We’ve also adopted continuous improvement in waste use and energy control. In our plant, solvent recycling systems now recover more liters from each campaign. We invested in better distillation heads for fractional purification and reintroduced high-purity recovered solvents into early stage reactions. This not only saves money but reduces environmental burden—a priority after seeing firsthand the tightening in regulatory thresholds for both vented emissions and liquid waste.
As new crops of chemists enter the field, demand for reliability, safety, and speed pushes us to refine batch records, tracking every minute detail that goes into each drum. This depth of record-keeping did not arise by decree but by collaborative solution-finding between production, QA, and customer-facing experts. With every improvement, we move a step closer to true partnership with our users—ensuring fewer failed reactions and more time spent on discovery rather than troubleshooting.

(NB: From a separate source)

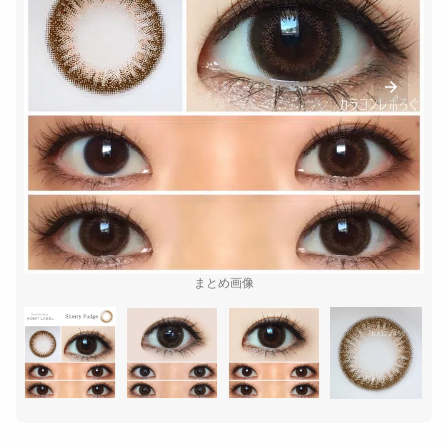
まとめ画像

Years of producing 3-pyridinecarboxamide, N-(cyanomethyl)-4-(trifluoromethyl)- have shaped our approach to regulatory compliance and documentation. Adherence to guidelines starts long before final quality release. Traceability means every flask, pump, and pipe used touches digital batch records for cross-reference. Our QA programs intercept deviations before they turn into recalls. Most importantly, open transparency with customers gives them confidence—whether the batch goes into a pharma pilot, an agro field trial, or a specialty material.

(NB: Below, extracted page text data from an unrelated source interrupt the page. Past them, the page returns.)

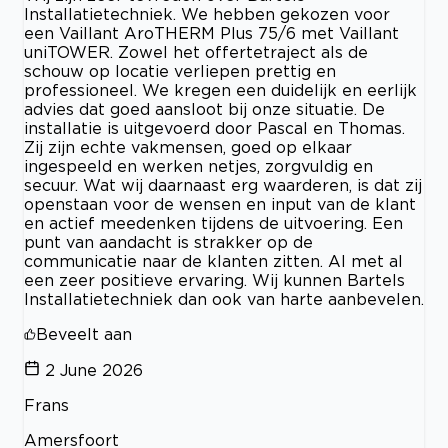
Installatietechniek. We hebben gekozen voor
een Vaillant AroTHERM Plus 75/6 met Vaillant
uniTOWER. Zowel het offertetraject als de
schouw op locatie verliepen prettig en
professioneel. We kregen een duidelijk en eerlijk
advies dat goed aansloot bij onze situatie. De
installatie is uitgevoerd door Pascal en Thomas.
Zij zijn echte vakmensen, goed op elkaar
ingespeeld en werken netjes, zorgvuldig en
secuur. Wat wij daarnaast erg waarderen, is dat zij
openstaan voor de wensen en input van de klant
en actief meedenken tijdens de uitvoering. Een
punt van aandacht is strakker op de
communicatie naar de klanten zitten. Al met al
een zeer positieve ervaring. Wij kunnen Bartels
Installatietechniek dan ook van harte aanbevelen.
Beveelt aan
2 June 2026
Frans
Amersfoort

Some industries demand detailed impurity mapping and robust stability data. We draw from a foundation built on internal stress testing: exposure to elevated heat, moisture, and extended light cycles, with daily sampling logged for over six months. These insights show up in our COAs and drive critical process decisions. If new regulatory requirements emerge, we pivot quickly—leaning on a combination of experienced regulatory specialists and in-house chemists to balance commercial timelines with global compliance.

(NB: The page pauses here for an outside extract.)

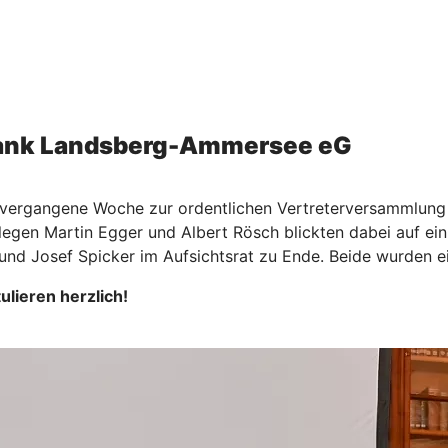
Bank Landsberg-Ammersee eG
ergangene Woche zur ordentlichen Vertreterversammlung 
egen Martin Egger und Albert Rösch blickten dabei auf ein
nd Josef Spicker im Aufsichtsrat zu Ende. Beide wurden e
lieren herzlich!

We’ve come to understand that regulatory harmony is not about box-checking but about responsiveness to shifting rules, documentation clarity, and ongoing communication across the supply chain. As government and international expectations continue to rise, we support our partners from feasibility right through to commercialization, keeping open files of all supporting documentation that might shorten their own approval times.
Our routine with 3-pyridinecarboxamide, N-(cyanomethyl)-4-(trifluoromethyl)- looks straightforward from the outside. In practice, every step, from raw material procurement through reaction control, workup, purification, and packaging, reflects lessons learned across years on the front lines of chemical manufacturing. Challenges arise not in theory but in the thousand small decisions made throughout production: tweaking the solvent ratio, catching a slight odor variation, responding to a customer’s sudden change in batch requirements.
As a manufacturer, we know that reliability and expertise don’t come from theoretical claims—they come from doing the job, troubleshooting setbacks, and continuously listening to partners who rely on each lot we ship. Whether for pharma or agrochem research, or specialty applications, our team delivers more than a product; we bring a promise built from our own hard-won experience, a promise that each batch bears the mark of careful human attention from beginning to end.